Tra le vie di Sferracavallo, le cucine semplici e le giornate scandite dal ritmo del mare, si racconta la storia di una donna che con mani sapienti e cuore grande ha fatto della vita la sua missione. È la storia di Caterina Mannino, esempio di coraggio, professionalità e amore.
Oggi a Sferracavallo, basta pronunciare il suo nome per evocare un ricordo collettivo, perché per decenni Caterina è stata l’ostetrica del quartiere, non solo una professionista, ma un punto di riferimento, una presenza rassicurante e stimata.
Nata nel 1927 nella borgata marinara di Palermo, fu molto più di un’ostetrica. In un’epoca in cui partorire significava spesso rischiare la vita, lei rappresentava una certezza. Primogenita di sette figli, dimostrò fin da giovane una determinazione fuori dal comune, si iscrisse all’Avviamento professionale con un obiettivo chiaro e preciso, diventare ostetrica.
Si formò in una clinica universitaria di Palermo, affiancando un luminare dell’ostetricia e perfezionando una preparazione solida e rigorosa. Nel 1947, conclusi gli studi, fece ritorno a Sferracavallo, dove iniziò a cambiare la vita di molte donne.
Negli anni in cui i bambini nascevano in casa, spesso su un tavolo da cucina, Caterina dirigeva tutto con mani esperte e occhi vigili. Scelse la libera professione quando era ancora un tabù e per arrivare sempre puntuale, Caterina comprò una Volkswagen sportiva col tettuccio apribile, un’auto che a Sferracavallo nessun uomo osava guidare.
Non servivano ecografie: le bastava poggiare l’orecchio sul ventre per ascoltare i battiti, capire la posizione e la salute del bambino. Aveva un dono, ma anche una dedizione assoluta: dopo il parto infatti, Caterina restava, accudiva, ascoltava, consolava, diventando così parte della famiglia.
Era lei a bucare per prime le orecchie delle neonate, i famosi “buchiorecchi”. Ma anche con i maschietti sapeva muoversi con precisione e tatto, le sue mani ferme e una parola dolce faceva calmare il bambino che smetteva di piangere.
Nel 1957 si trasferì a Roma con il marito e la loro unica figlia, Ina.

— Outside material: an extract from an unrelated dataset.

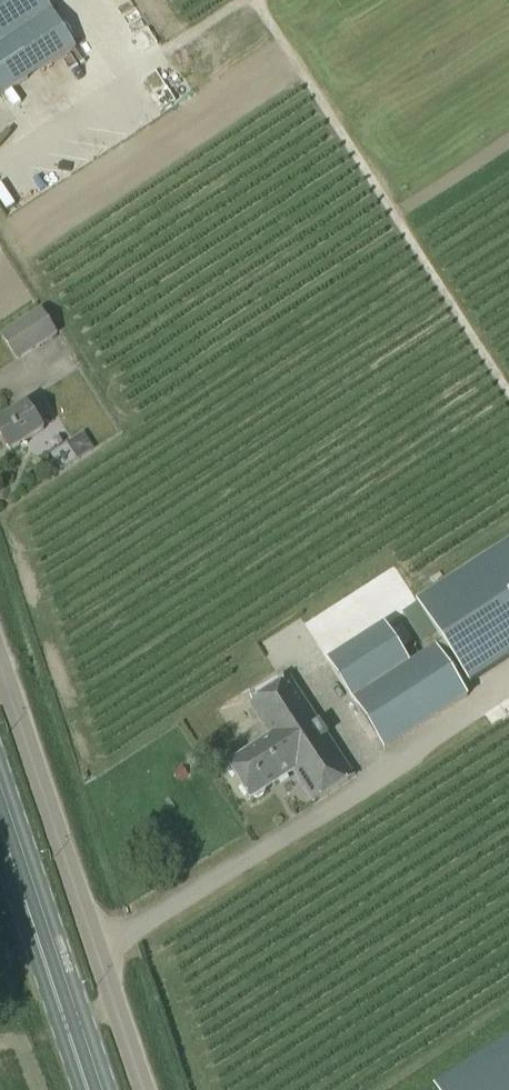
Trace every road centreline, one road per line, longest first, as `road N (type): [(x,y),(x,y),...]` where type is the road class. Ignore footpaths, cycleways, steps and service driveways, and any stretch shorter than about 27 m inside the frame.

Il marito aprì un bar ai Parioli e, per far stare buona la piccola, arrivava persino a metterla dentro il contenitore delle caramelle, un’immagine che racconta la vita semplice e piena d’amore di quella famiglia. A Roma la sua fama crebbe; le donne della capitale la volevano, preferendo partorire in casa affidandosi a lei. Furono tre anni intensi, poi la famiglia tornò a Sferracavallo.
I rappresentanti di latte in polvere e biscotti, che conoscevano bene la sua fama, si presentavano alla sua porta. Lei prendeva i prodotti e li donava alle famiglie più bisognose. Sua figlia Ina Procopio, sempre accanto a lei, osservava ed imparava in silenzio cosa significasse prendersi cura degli altri.
Caterina profumava di borotalco e zagara, e ogni neonato era come un figlio. Madre biologicamente una sola volta, fu madre mille volte, perché ogni parto le rimaneva dentro. Spesso faceva da madrina ai bambini che aveva fatto nascere. Ancora oggi, a Sferracavallo, la figlia Ina viene fermata per strada e riconosciuta come “la figlia di Caterina”.
Ma Caterina Mannino è stata molto più che una ostetrica, è stata un simbolo di libertà e concretezza, in un tempo in cui di libertà femminile si parlava poco. Le sue mani curavano, i suoi occhi rassicuravano, anche nei momenti più duri.
A Sferracavallo non esistono vie, né targhe a lei dedicate ed è un’assenza pesante che dovrebbe essere colmata per onorare chi ha rappresentato la forza autentica di questa comunità. Di lei restano i racconti, i bambini ormai adulti, le madri che l’hanno amata e il battito del mare di Sferracavallo, che sembra ancora chiamarla nelle notti senza luna.
“Vieni Caterì, sta nascendo.”
Ricordare Caterina non significa celebrare solo la sua memoria, ma rendere omaggio a tutte quelle donne forti, silenziose, indimenticabili che, partendo da una piccola borgata marinara hanno lasciato un segno profondo nella loro comunità, senza mai cercare applausi.
Perché Caterina è stata vita. E la vita, se donata con amore, non muore mai.